Be Careful on Federal Contracts

When the Great Recession hit and work dried up, many contractors went scrambling into the federal project market to fill their backlogs. Many of those contractors found out how different and challenging federal contracting can be. The paperwork can be daunting, the guidelines rigid and the expectations vary by office. Many contractors who were not familiar with federal work and jumped in, lost large amounts of money on these projects. Even if work becomes less plentiful, contractors should really evaluate whether getting into this space makes sense. 

Watch Your Revolving Debt 

Revolving lines of credit are important to contractors and surety bond companies alike. Having the ability to finance cash shortfalls can be critical while a contractor is waiting to get paid. Unfortunately, many lines of credit have a “demand clause” in them. A demand clause means the lender can call the line of credit at any time and the contractor will need to pay this back. 

Most contractors feel that their lender would never do this, but The Great Recession showed the opposite. Many lenders got into trouble of their own, were purchased, or taken over by the FDIC. When this happened, lenders called lines of credit from contractors that needed the borrowing the most. Contractors may want to consider converting some revolving debt into a term loan that cannot be called as easily. 

Carefully Scrutinize Contingent Payment Clauses 

The validity of pay-if-paid, and pay-when-pay varies by states. Pay-when-paid assumes that a contractor will be paid at some point. However, waiting on payment can certainly cause cash flow problems and take a contractor out of business. 

Pay-if-paid pushes all the financial risk to the contractor. When the Great Recession hit, many contractors were under Pay-If-Paid contracts. In one famous example, the lender pulled the financing on the development and the project developed problems. Even though the General Contractor on the project had a Payment Bond in place, they were able to get out of paying subcontractors because of a Pay-if-Paid clause in the contract. The court sided with the General Contractor and Surety Bond Company because the General Contractor had not been paid for the work by the Owner.

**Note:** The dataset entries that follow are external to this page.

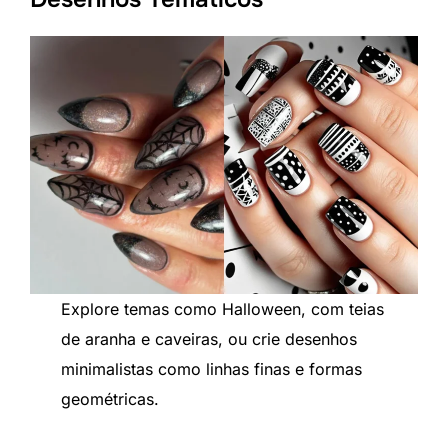
Explore temas como Halloween, com teias
de aranha e caveiras, ou crie desenhos
minimalistas como linhas finas e formas
geométricas.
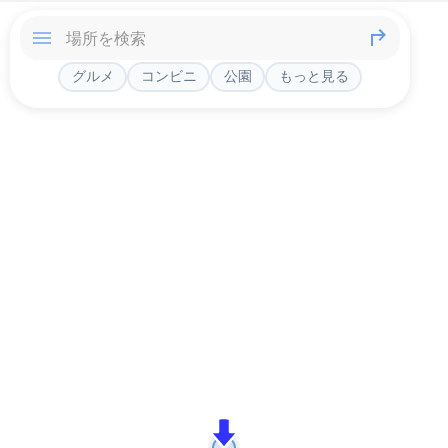
グルメ
コンビニ
公園
もっと見る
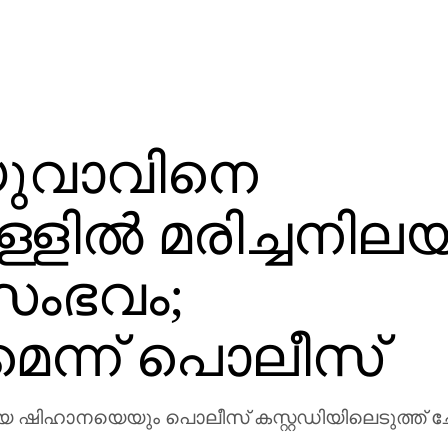
 യുവാവിനെ
ില്‍ മരിച്ചനിലയ
സംഭവം;
ന്ന് പൊലീസ്
്യ ഷിഹാനയെയും പൊലീസ് കസ്റ്റഡിയിലെടുത്ത് 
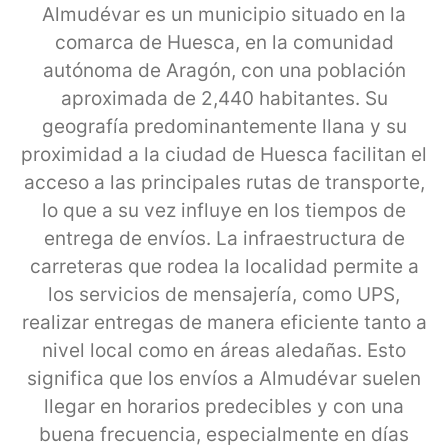
Almudévar es un municipio situado en la
comarca de Huesca, en la comunidad
autónoma de Aragón, con una población
aproximada de 2,440 habitantes. Su
geografía predominantemente llana y su
proximidad a la ciudad de Huesca facilitan el
acceso a las principales rutas de transporte,
lo que a su vez influye en los tiempos de
entrega de envíos. La infraestructura de
carreteras que rodea la localidad permite a
los servicios de mensajería, como UPS,
realizar entregas de manera eficiente tanto a
nivel local como en áreas aledañas. Esto
significa que los envíos a Almudévar suelen
llegar en horarios predecibles y con una
buena frecuencia, especialmente en días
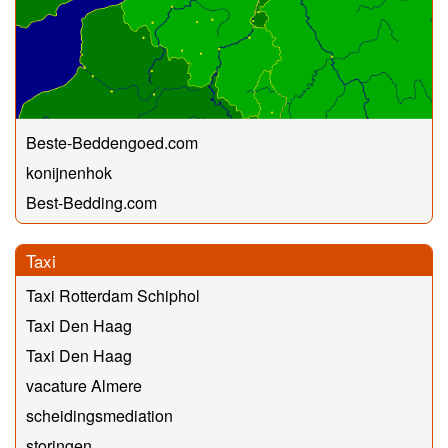
Beste-Beddengoed.com
konijnenhok
Best-Bedding.com
Taxi
Taxi Rotterdam Schiphol
Taxi Den Haag
Taxi Den Haag
vacature Almere
scheidingsmediation
storingen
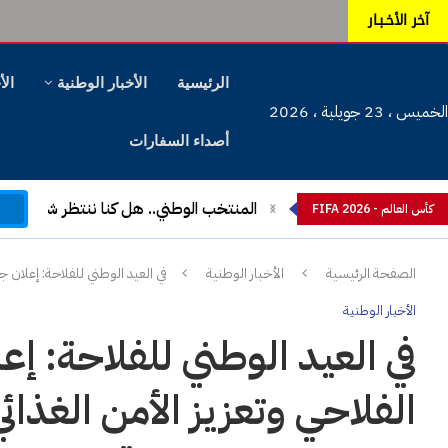
آخر الأخـبـار
الرئيسية
الأخبار الوطنية
الأ
الخميس ، 23 جويلية ، 2026
أصداء السفارات
م
المنتخب الوطني.. هل كنا ننتظر شيئا آخ
كأس العالم - FIFA 2026
الصفحة الرئيسية
الأخبار الوطنية
في العيد الوطني للفلاحة: إعلان ج
الأخبار الوطنية
في العيد الوطني للفلاحة: إع
الفلاحي وتعزيز الأمن الغذائي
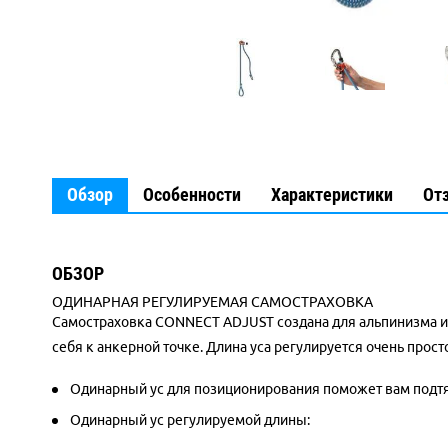
Обзор
Особенности
Характеристики
От
ОБЗОР
ОДИНАРНАЯ РЕГУЛИРУЕМАЯ САМОСТРАХОВКА
Самостраховка CONNECT ADJUST создана для альпинизма и 
себя к анкерной точке. Длина уса регулируется очень про
Одинарный ус для позиционирования поможет вам подтян
Одинарный ус регулируемой длины:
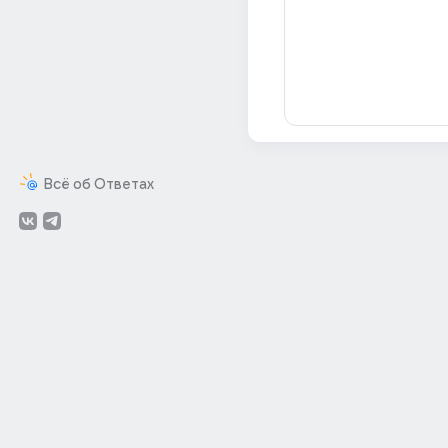
Всё об Ответах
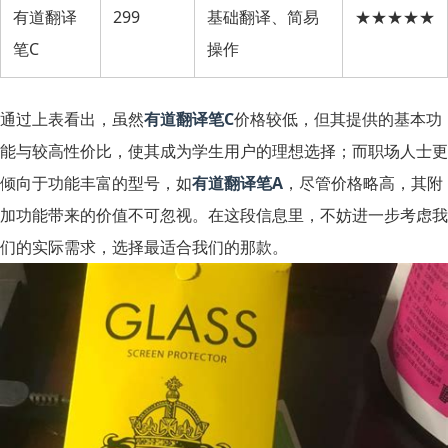
有道翻译
299
基础翻译、简易
★★★★★
笔C
操作
通过上表看出，虽然
有道翻译笔C
价格较低，但其提供的基本功
能与较高性价比，使其成为学生用户的理想选择；而职场人士更
倾向于功能丰富的型号，如
有道翻译笔A
，尽管价格略高，其附
加功能带来的价值不可忽视。在这段信息里，不妨进一步考虑我
们的实际需求，选择最适合我们的那款。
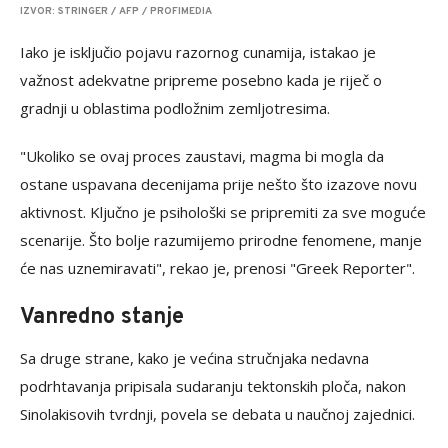
IZVOR: STRINGER / AFP / PROFIMEDIA
Iako je isključio pojavu razornog cunamija, istakao je
važnost adekvatne pripreme posebno kada je riječ o
gradnji u oblastima podložnim zemljotresima.
"Ukoliko se ovaj proces zaustavi, magma bi mogla da
ostane uspavana decenijama prije nešto što izazove novu
aktivnost. Ključno je psihološki se pripremiti za sve moguće
scenarije. Što bolje razumijemo prirodne fenomene, manje
će nas uznemiravati", rekao je, prenosi "Greek Reporter".
Vanredno stanje
Sa druge strane, kako je većina stručnjaka nedavna
podrhtavanja pripisala sudaranju tektonskih ploča, nakon
Sinolakisovih tvrdnji, povela se debata u naučnoj zajednici.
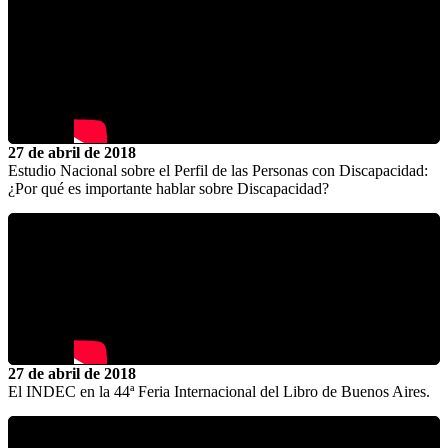
27 de abril de 2018
Estudio Nacional sobre el Perfil de las Personas con Discapacidad:
¿Por qué es importante hablar sobre Discapacidad?
27 de abril de 2018
El INDEC en la 44ª Feria Internacional del Libro de Buenos Aires.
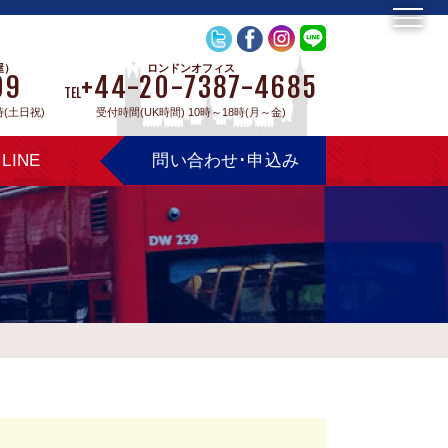
屋）
ロンドンオフィス
09
+44-20-7387-4685
TEL
時(土日祝)
受付時間(UK時間) 10時～18時(月～金)
LINE
問い合わせ･申込み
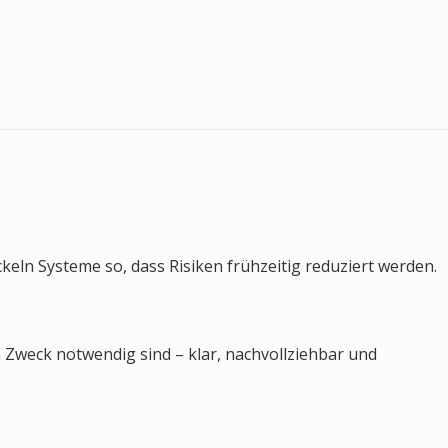
ckeln Systeme so, dass Risiken frühzeitig reduziert werden.
Zweck notwendig sind – klar, nachvollziehbar und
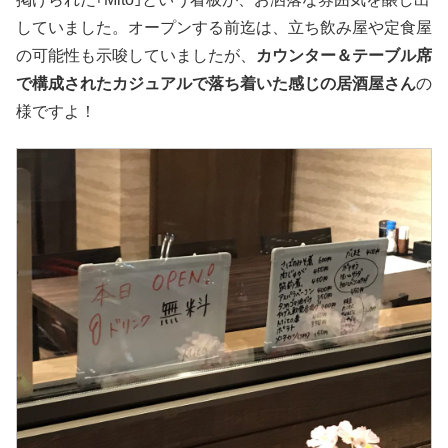
していました。オープンする前迄は、立ち飲み屋や定食屋
の可能性も示唆していましたが、
カウンター＆テーブル席
で構成されたカジュアルで落ち着いた感じの居酒屋さん
の
様ですよ！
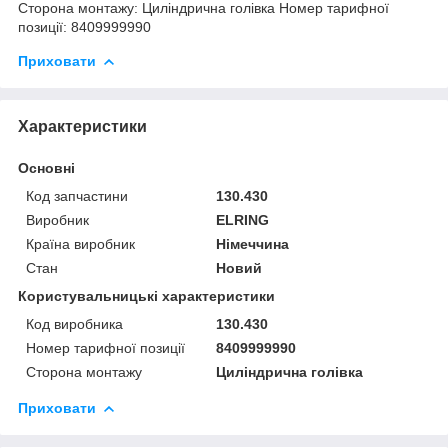
Сторона монтажу: Циліндрична голівка Номер тарифної
позиції: 8409999990
Приховати
Характеристики
Основні
Код запчастини
130.430
Виробник
ELRING
Країна виробник
Німеччина
Стан
Новий
Користувальницькі характеристики
Код виробника
130.430
Номер тарифної позиції
8409999990
Сторона монтажу
Циліндрична голівка
Приховати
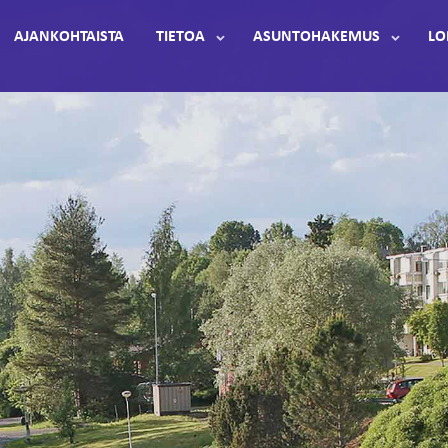
AJANKOHTAISTA
TIETOA
ASUNTOHAKEMUS
LO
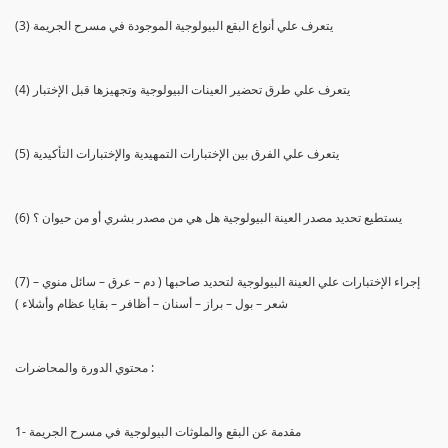
(3) يتعرف علي أنواع البقع البيولوجية الموجودة في مسرح الجريمة
(4) يتعرف علي طرق تحضير العينات البيولوجية وتجهيزها قبل الإختبار
(5) يتعرف علي الفرق بين الإختبارات التمهيدية والإختبارات التأكيدية
(6) يستطيع تحديد مصدر العينة البيولوجية هل هي من مصدر بشري أو من حيوان ؟
(7) إجراء الإختبارات علي العينة البيولوجية لتحديد صاحبها ( دم – عرق – سائل منوي –
شعر – بول – براز – أسنان – أظافر – بقايا عظام وأشلاء )
محتوي الدورة والمحاضرات :
1- مقدمة عن البقع والملوثات البيولوجية في مسرح الجريمة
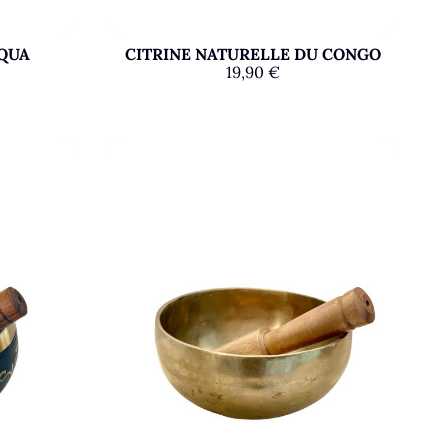
AQUA
CITRINE NATURELLE DU CONGO
19,90
€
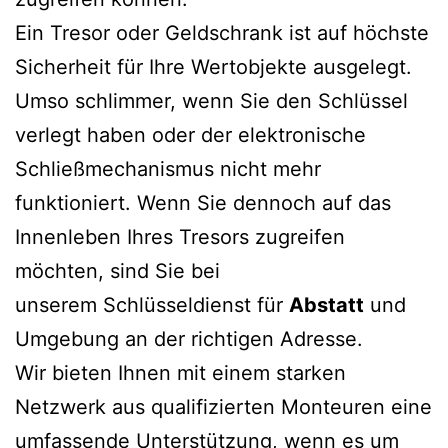
Ein Tresor oder Geldschrank ist auf höchste
Sicherheit für Ihre Wertobjekte ausgelegt.
Umso schlimmer, wenn Sie den Schlüssel
verlegt haben oder der elektronische
Schließmechanismus nicht mehr
funktioniert. Wenn Sie dennoch auf das
Innenleben Ihres Tresors zugreifen
möchten, sind Sie bei
unserem Schlüsseldienst für
Abstatt
und
Umgebung an der richtigen Adresse.
Wir bieten Ihnen mit einem starken
Netzwerk aus qualifizierten Monteuren eine
umfassende Unterstützung, wenn es um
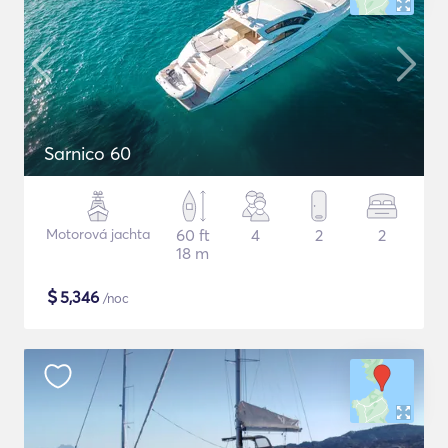
Sarnico 60
Motorová jachta
60 ft
4
2
2
18 m
$
5,346
/noc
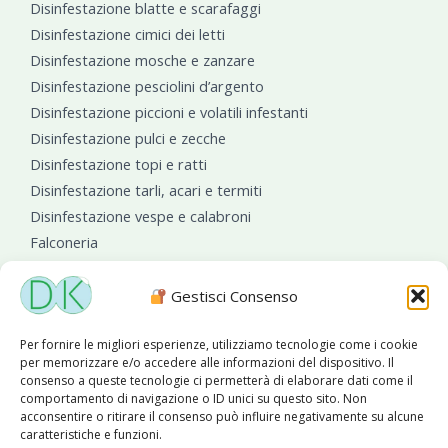
Disinfestazione blatte e scarafaggi
Disinfestazione cimici dei letti
Disinfestazione mosche e zanzare
Disinfestazione pesciolini d’argento
Disinfestazione piccioni e volatili infestanti
Disinfestazione pulci e zecche
Disinfestazione topi e ratti
Disinfestazione tarli, acari e termiti
Disinfestazione vespe e calabroni
Falconeria
Sanificazioni ambientali
Gestisci Consenso
Per fornire le migliori esperienze, utilizziamo tecnologie come i cookie
per memorizzare e/o accedere alle informazioni del dispositivo. Il
consenso a queste tecnologie ci permetterà di elaborare dati come il
comportamento di navigazione o ID unici su questo sito. Non
acconsentire o ritirare il consenso può influire negativamente su alcune
caratteristiche e funzioni.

Contractors should always carefully scrutinize Contingent Payment Clauses. This is especially true entering a recession, when General Contractors may also run into payment troubles.

Trim Overhead Quickly

Overhead is easy to acquire when times are good. Unfortunately, it's also difficult to reduce in challenging times. Nobody wants to get rid of key staff, especially in what has been a challenging labor market. However, if a recession does occur, nobody can be sure how long it will last. Many contractors believed the Great Recession would be short lived and did not cut overhead fast enough. This caused large losses for some companies that were difficult to recover from. This time around, contractors need to make cuts quickly and find a way to maintain profitability.

Monitor Account Receivables

When account receivables get older, they get even more difficult to collect. This becomes even more true in challenging times. Although there are some legitimate reasons for older receivables, it is often caused by financial challenges. Contractors should refuse to do work for parties that do not pay them on time or according to the contract. Of course, it can be more difficult to cut off an account when work is more scarce. Still, it is never a good idea to incur more costs for a party that is struggling to pay you. Often, this leads to an even bigger loss. In a recession, contractors should demand to get paid, or cease work until they do.

Hopefully, a construction recession will be avoided all together. Should a recession occur, contractors should take these and other precautions to successfully make it back to more profitable times.